I tried to hold back the tears, but they still found a way to slip out. And in case you haven’t tried it yet, crying in a mask is messy business.

When it came time to bury her ashes, I had a chance to hold the urn containing the grains that made up who she was. It was odd- holding every ounce of the feisty, vivacious person I knew, now a silent mound of dust.

But there was an indescribable peacefulness.

As we stood in a half circle around her urn, with the pastor uttering the final blessings, a warm wind that was powerful yet gentle wrapped around us. And I knew, that she was there.

I remembered a long run I had gone on soon after she had passed. I could feel her presence deeply, and had talked to her as the miles ticked by. “Hi, G,” I had whispered on an exhale. The wind gusted around me.

The pastor reminded us that Grandma or as we fondly refer to her- G-Dizzle, would live on through us. We all carry different aspects of her from the imprint she left on our lives.

For me, it is the love of pinot grigio, a dry sense of humor, and the pointer finger that comes out when I get fired up.

As I said my final goodbye, hand pressed against the wooden box containing her earthly remains, I was reminded that pain is rooted in love. That the heartbreak I was experiencing was because of the deep love we had shared.

And I wouldn’t trade an ounce of the pain in exchange for the beauty that my world holds because she was in it.

Two days later, I watched my brother and sister-in-law exchange vows under the silver maple trees lining the Mississippi river. I watched a leaf float down from the tree, released from its duties. The wind caught it and guided it to the ground in a zig-zag, fluttery pattern.

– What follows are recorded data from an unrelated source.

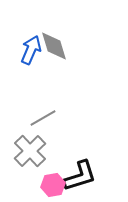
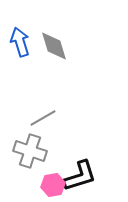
blue arrow: moved 11 px left, 8 px up; rotated 40 degrees counterclockwise
gray cross: rotated 28 degrees counterclockwise
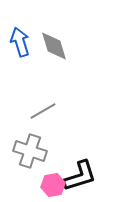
gray line: moved 7 px up
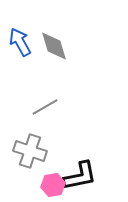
blue arrow: rotated 12 degrees counterclockwise
gray line: moved 2 px right, 4 px up
black L-shape: rotated 6 degrees clockwise
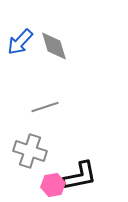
blue arrow: rotated 108 degrees counterclockwise
gray line: rotated 12 degrees clockwise
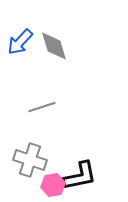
gray line: moved 3 px left
gray cross: moved 9 px down
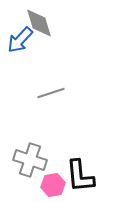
blue arrow: moved 2 px up
gray diamond: moved 15 px left, 23 px up
gray line: moved 9 px right, 14 px up
black L-shape: rotated 96 degrees clockwise
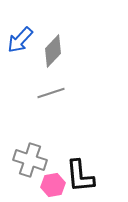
gray diamond: moved 14 px right, 28 px down; rotated 60 degrees clockwise
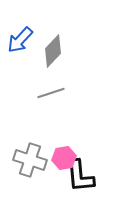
pink hexagon: moved 11 px right, 27 px up
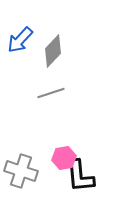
gray cross: moved 9 px left, 11 px down
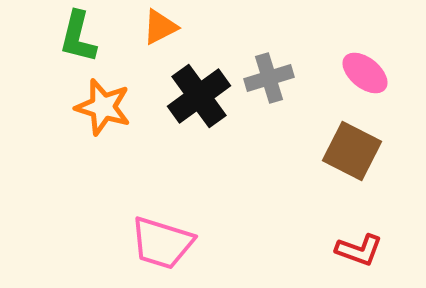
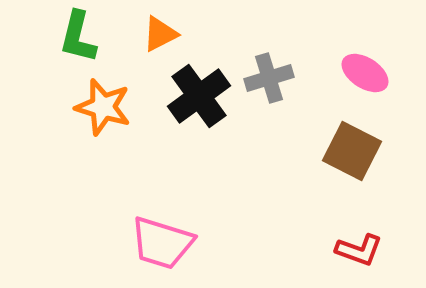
orange triangle: moved 7 px down
pink ellipse: rotated 6 degrees counterclockwise
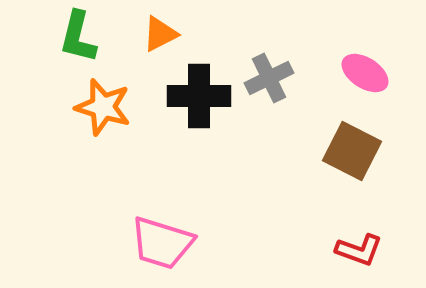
gray cross: rotated 9 degrees counterclockwise
black cross: rotated 36 degrees clockwise
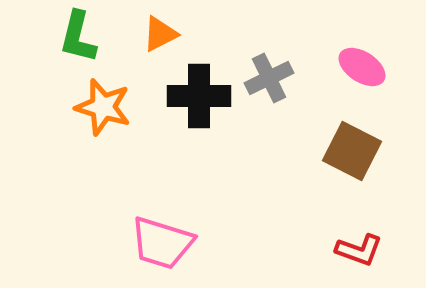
pink ellipse: moved 3 px left, 6 px up
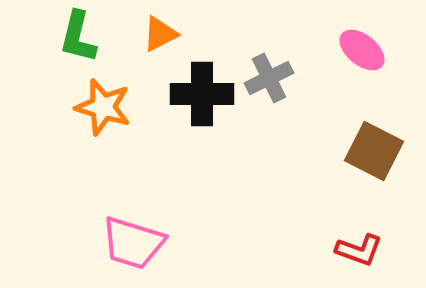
pink ellipse: moved 17 px up; rotated 6 degrees clockwise
black cross: moved 3 px right, 2 px up
brown square: moved 22 px right
pink trapezoid: moved 29 px left
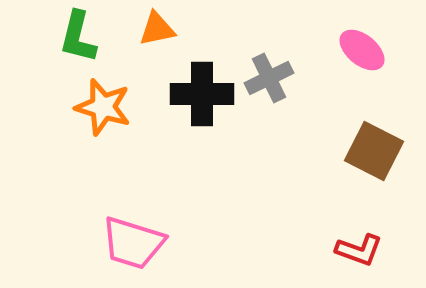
orange triangle: moved 3 px left, 5 px up; rotated 15 degrees clockwise
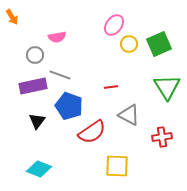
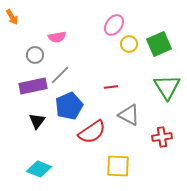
gray line: rotated 65 degrees counterclockwise
blue pentagon: rotated 28 degrees clockwise
yellow square: moved 1 px right
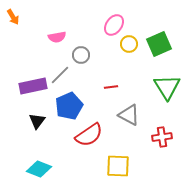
orange arrow: moved 1 px right
gray circle: moved 46 px right
red semicircle: moved 3 px left, 3 px down
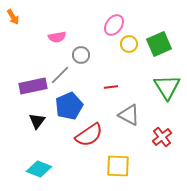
red cross: rotated 30 degrees counterclockwise
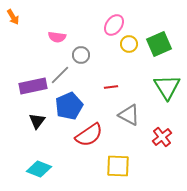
pink semicircle: rotated 18 degrees clockwise
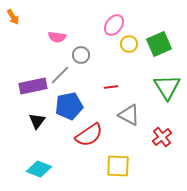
blue pentagon: rotated 12 degrees clockwise
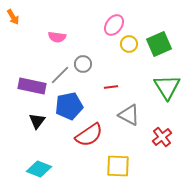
gray circle: moved 2 px right, 9 px down
purple rectangle: moved 1 px left; rotated 24 degrees clockwise
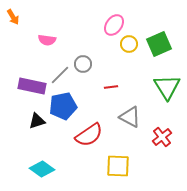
pink semicircle: moved 10 px left, 3 px down
blue pentagon: moved 6 px left
gray triangle: moved 1 px right, 2 px down
black triangle: rotated 36 degrees clockwise
cyan diamond: moved 3 px right; rotated 15 degrees clockwise
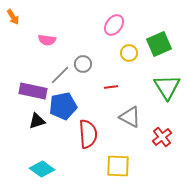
yellow circle: moved 9 px down
purple rectangle: moved 1 px right, 5 px down
red semicircle: moved 1 px left, 1 px up; rotated 60 degrees counterclockwise
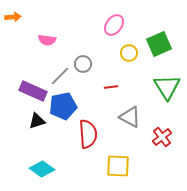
orange arrow: rotated 63 degrees counterclockwise
gray line: moved 1 px down
purple rectangle: rotated 12 degrees clockwise
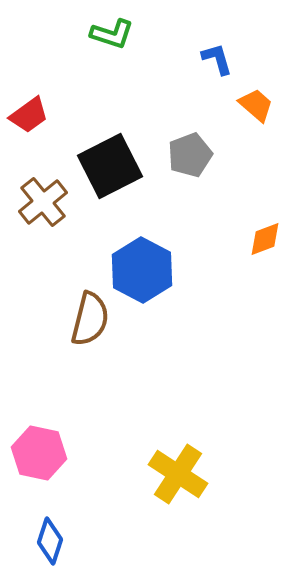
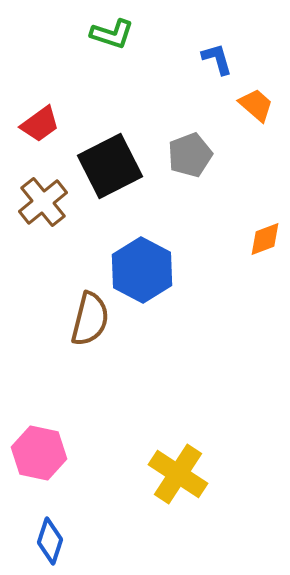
red trapezoid: moved 11 px right, 9 px down
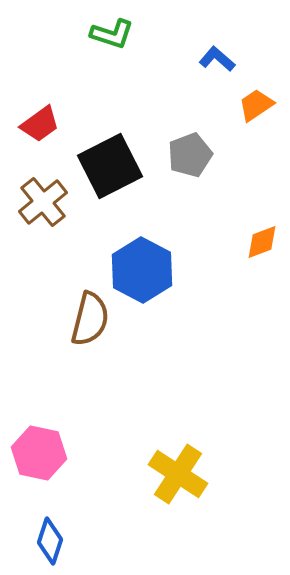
blue L-shape: rotated 33 degrees counterclockwise
orange trapezoid: rotated 75 degrees counterclockwise
orange diamond: moved 3 px left, 3 px down
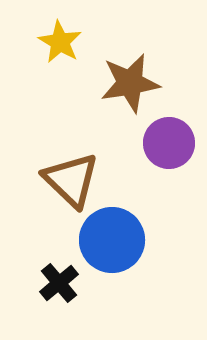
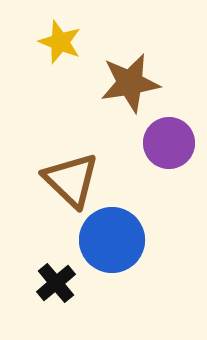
yellow star: rotated 9 degrees counterclockwise
black cross: moved 3 px left
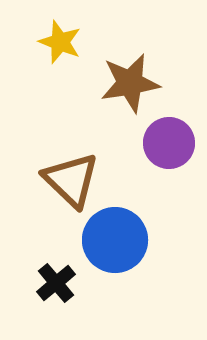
blue circle: moved 3 px right
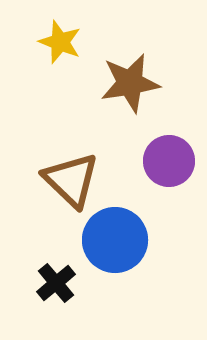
purple circle: moved 18 px down
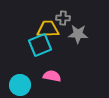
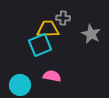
gray star: moved 13 px right; rotated 24 degrees clockwise
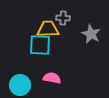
cyan square: rotated 25 degrees clockwise
pink semicircle: moved 2 px down
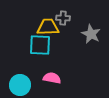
yellow trapezoid: moved 2 px up
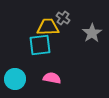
gray cross: rotated 32 degrees clockwise
gray star: moved 1 px right, 1 px up; rotated 12 degrees clockwise
cyan square: rotated 10 degrees counterclockwise
cyan circle: moved 5 px left, 6 px up
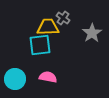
pink semicircle: moved 4 px left, 1 px up
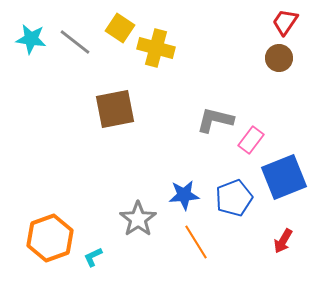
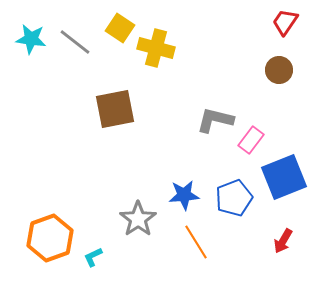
brown circle: moved 12 px down
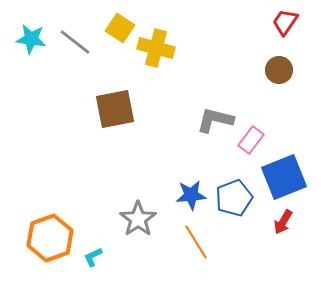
blue star: moved 7 px right
red arrow: moved 19 px up
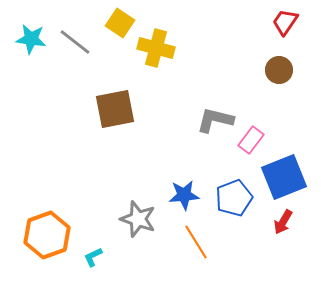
yellow square: moved 5 px up
blue star: moved 7 px left
gray star: rotated 18 degrees counterclockwise
orange hexagon: moved 3 px left, 3 px up
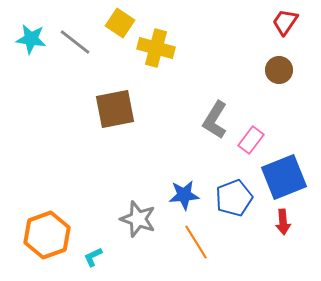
gray L-shape: rotated 72 degrees counterclockwise
red arrow: rotated 35 degrees counterclockwise
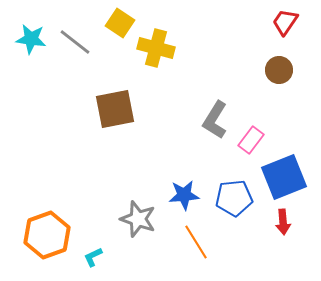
blue pentagon: rotated 15 degrees clockwise
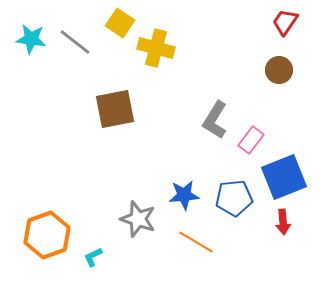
orange line: rotated 27 degrees counterclockwise
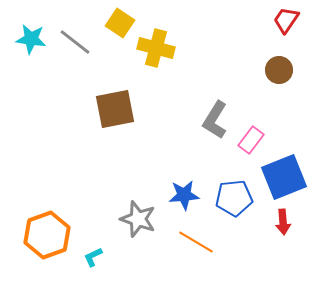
red trapezoid: moved 1 px right, 2 px up
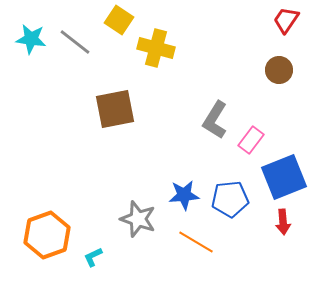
yellow square: moved 1 px left, 3 px up
blue pentagon: moved 4 px left, 1 px down
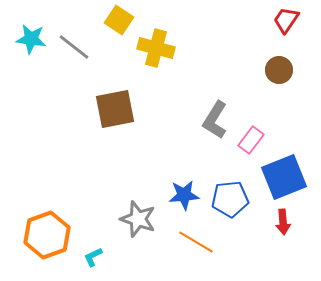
gray line: moved 1 px left, 5 px down
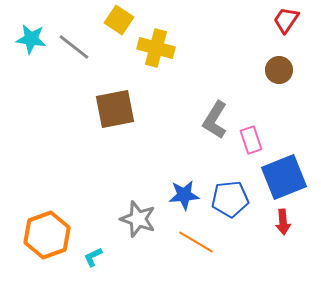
pink rectangle: rotated 56 degrees counterclockwise
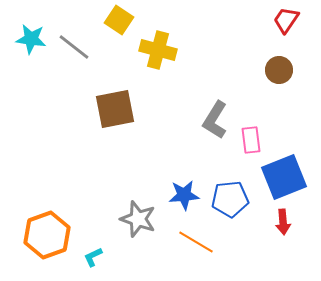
yellow cross: moved 2 px right, 2 px down
pink rectangle: rotated 12 degrees clockwise
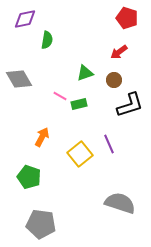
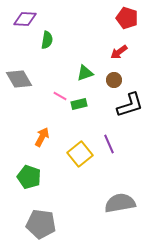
purple diamond: rotated 15 degrees clockwise
gray semicircle: rotated 28 degrees counterclockwise
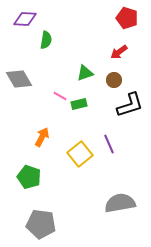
green semicircle: moved 1 px left
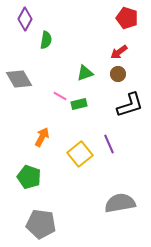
purple diamond: rotated 65 degrees counterclockwise
brown circle: moved 4 px right, 6 px up
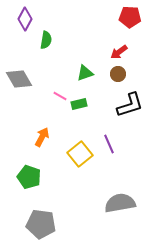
red pentagon: moved 3 px right, 1 px up; rotated 15 degrees counterclockwise
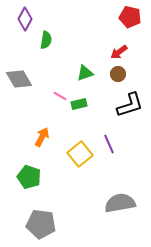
red pentagon: rotated 10 degrees clockwise
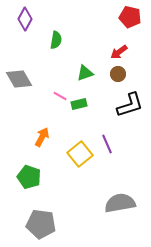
green semicircle: moved 10 px right
purple line: moved 2 px left
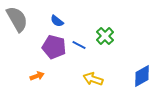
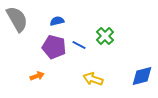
blue semicircle: rotated 128 degrees clockwise
blue diamond: rotated 15 degrees clockwise
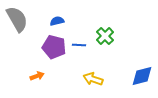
blue line: rotated 24 degrees counterclockwise
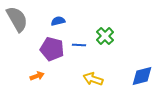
blue semicircle: moved 1 px right
purple pentagon: moved 2 px left, 2 px down
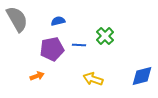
purple pentagon: rotated 25 degrees counterclockwise
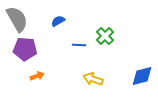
blue semicircle: rotated 16 degrees counterclockwise
purple pentagon: moved 27 px left; rotated 15 degrees clockwise
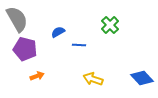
blue semicircle: moved 11 px down
green cross: moved 5 px right, 11 px up
purple pentagon: rotated 10 degrees clockwise
blue diamond: moved 2 px down; rotated 60 degrees clockwise
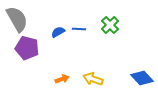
blue line: moved 16 px up
purple pentagon: moved 2 px right, 1 px up
orange arrow: moved 25 px right, 3 px down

I was sitting between my nieces and nephews- little Abigail, less than 2 weeks old. The moment contained it all. Love, new life, loss, joy, peace, and beauty, oh the beauty.

And it was vast, like the silver maples.

By Laura Onstot

I like quiet moments (specifically moments without the 2 year old screaming), cramming a lot of things into short spaces of time, and anything that contains sugar.

One reply on “Vast, Like the Trees”

What a heartfelt, well-crafted testament to the matriarch of the Uppgaard family—a lady who made all of us better because of how generously and authentically she loved!